§ **WRITTEN TASK 1**: Write out the rows starting at the line that contains "red rectangle: rotated 37 degrees clockwise" and ending with the last row, including both ends.
════
New Wijiji, New Age Frontier

Mountain Fold Gallery
55 Fifth Avenue, 18th Floor, 212-255-4304
Greenwich Village
September 12 - October 11, 2008
Reception: Friday, September 12, 7 - 10 PM
Web Site


Mountain Fold is pleased to announce the exhibition “New Age Frontier”, by New Wijiji, an art collaboration of Barbara Schauwecker and Tom Hohmann. The installation consists of paintings, a canoe, and tree-loom woven cloths. It plays with the idea of a “New Age Frontier”—a fantasy world that entwines possibilities for a future landscape with visions of ancient American cities.

Drawing inspiration from “Wijiji”, among other prehistoric village sites in the Southwest and along the Mississippi valley, and from Native American spiritualist Dennison Toosie, Hohmann and Schauwecker imagine New Wijiji as a world based on ruins of pre-historic cities as well as New Age spirituality. Hohmann and Schauwecker envision this community in response to the idea that European settlers built cities throughout the American continent, their “New” world, and named them after Old World locations, while the remnants of large cities that surrounded them-very old, very mysterious, hidden in the land-were nearly invisible to them.
════
§ **WRITTEN TASK 2**: Name each thing the exhibition announcement says the installation consists of.

Saved data entries
════
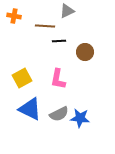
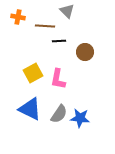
gray triangle: rotated 49 degrees counterclockwise
orange cross: moved 4 px right, 1 px down
yellow square: moved 11 px right, 5 px up
gray semicircle: rotated 30 degrees counterclockwise
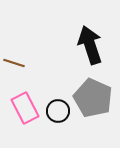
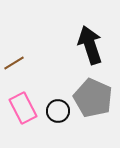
brown line: rotated 50 degrees counterclockwise
pink rectangle: moved 2 px left
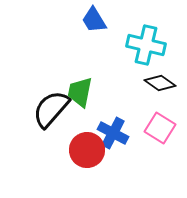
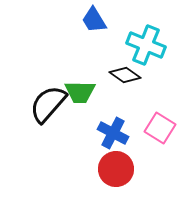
cyan cross: rotated 9 degrees clockwise
black diamond: moved 35 px left, 8 px up
green trapezoid: rotated 100 degrees counterclockwise
black semicircle: moved 3 px left, 5 px up
red circle: moved 29 px right, 19 px down
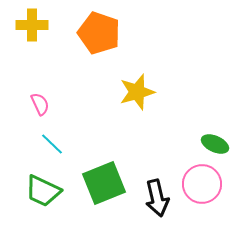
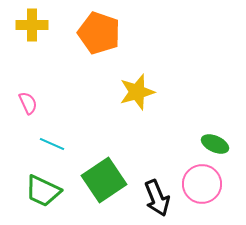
pink semicircle: moved 12 px left, 1 px up
cyan line: rotated 20 degrees counterclockwise
green square: moved 3 px up; rotated 12 degrees counterclockwise
black arrow: rotated 9 degrees counterclockwise
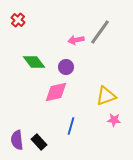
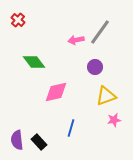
purple circle: moved 29 px right
pink star: rotated 16 degrees counterclockwise
blue line: moved 2 px down
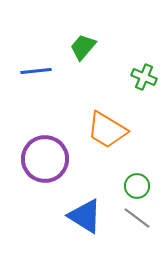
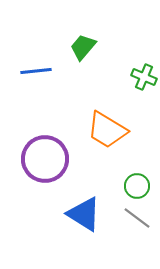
blue triangle: moved 1 px left, 2 px up
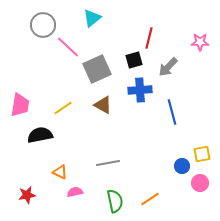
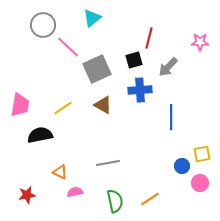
blue line: moved 1 px left, 5 px down; rotated 15 degrees clockwise
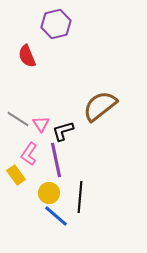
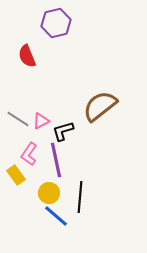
purple hexagon: moved 1 px up
pink triangle: moved 3 px up; rotated 36 degrees clockwise
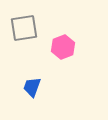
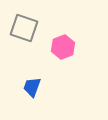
gray square: rotated 28 degrees clockwise
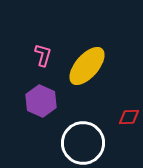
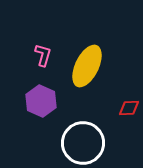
yellow ellipse: rotated 15 degrees counterclockwise
red diamond: moved 9 px up
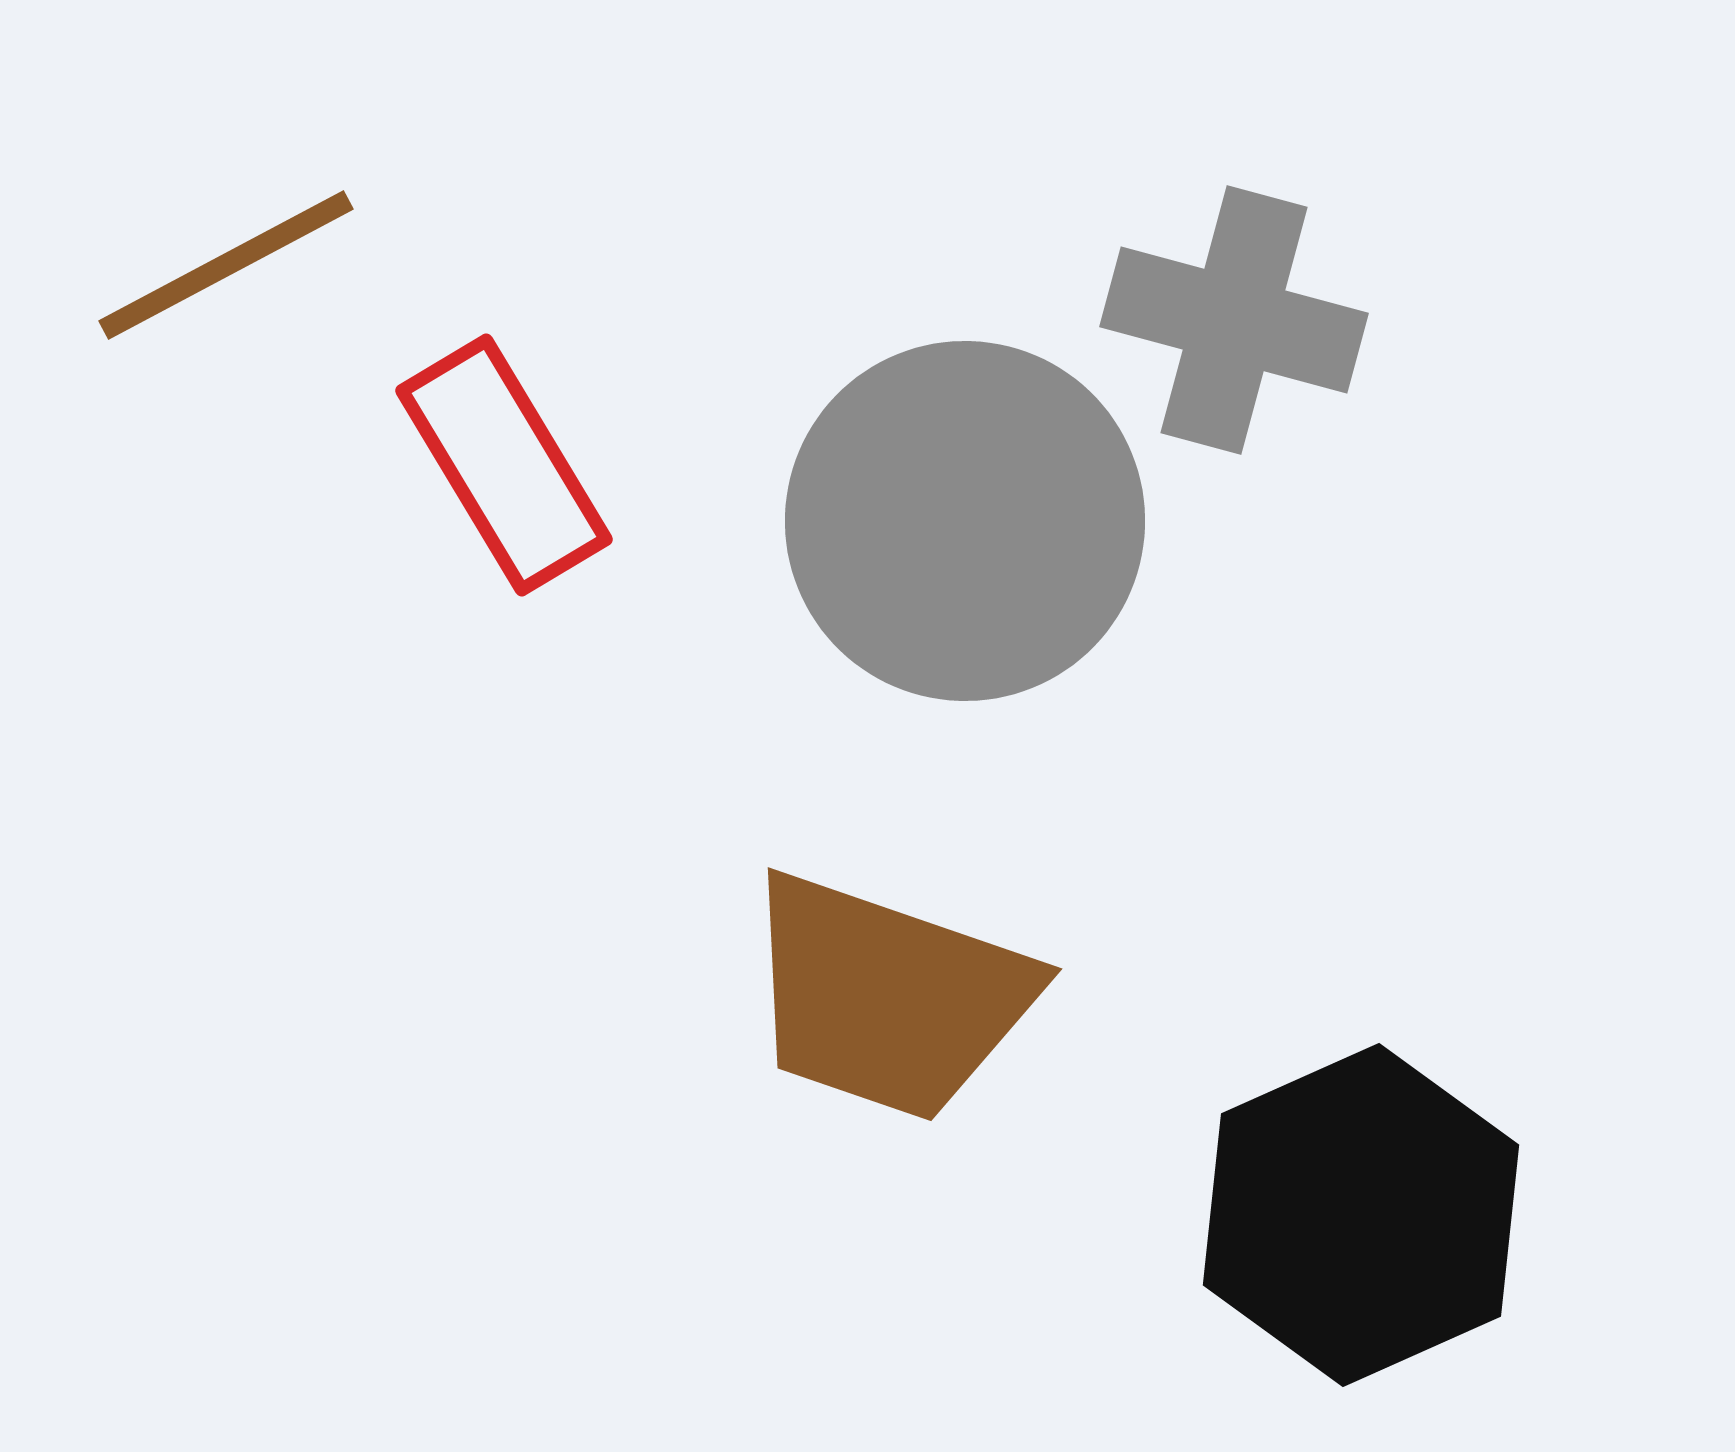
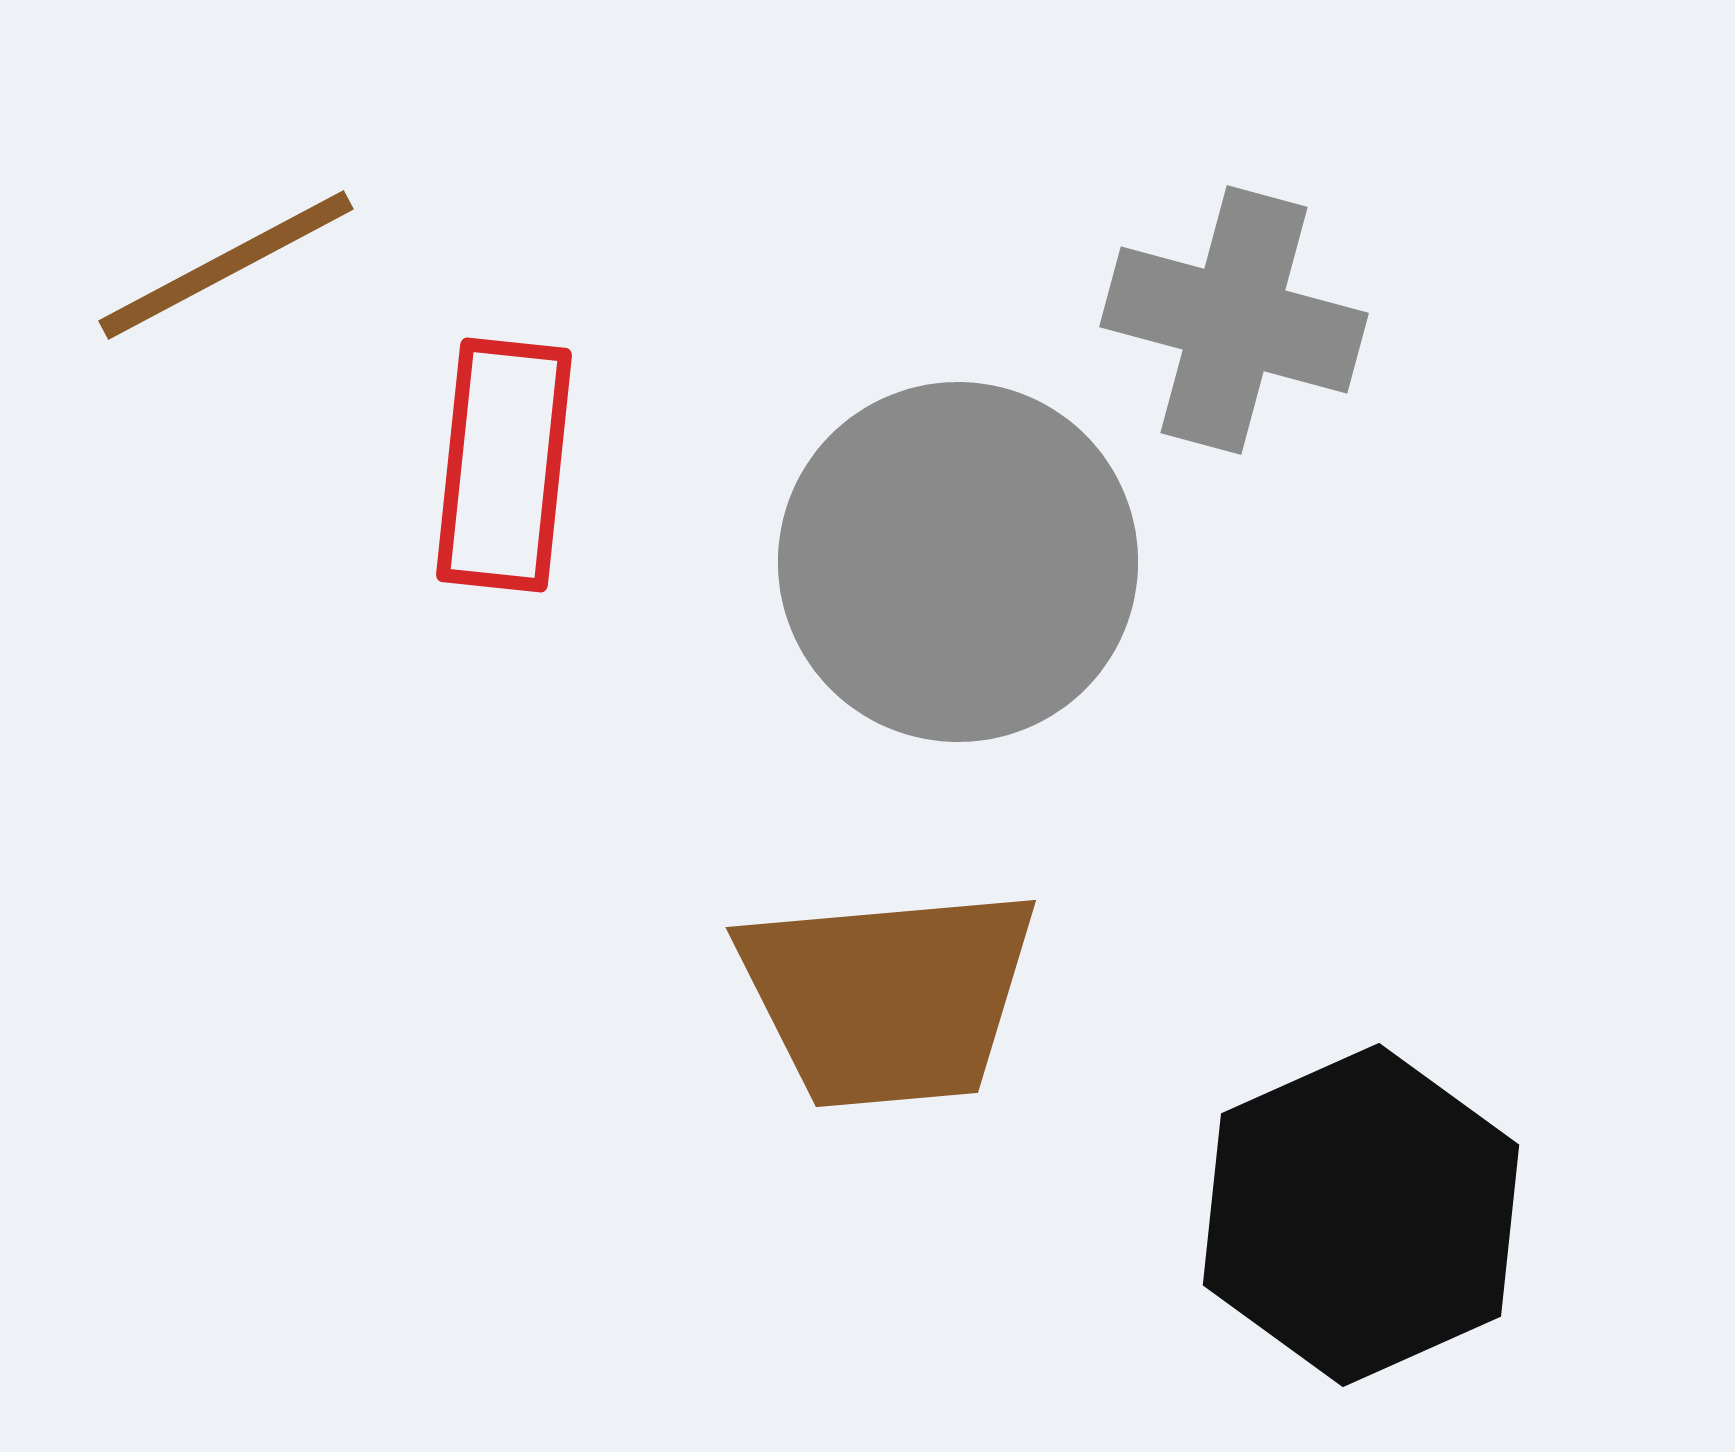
red rectangle: rotated 37 degrees clockwise
gray circle: moved 7 px left, 41 px down
brown trapezoid: rotated 24 degrees counterclockwise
════
§ **EXERCISE ANSWER 1**:
red rectangle: rotated 37 degrees clockwise
gray circle: moved 7 px left, 41 px down
brown trapezoid: rotated 24 degrees counterclockwise

§ **EXERCISE ANSWER 2**: Paintings, a canoe, and tree-loom woven cloths.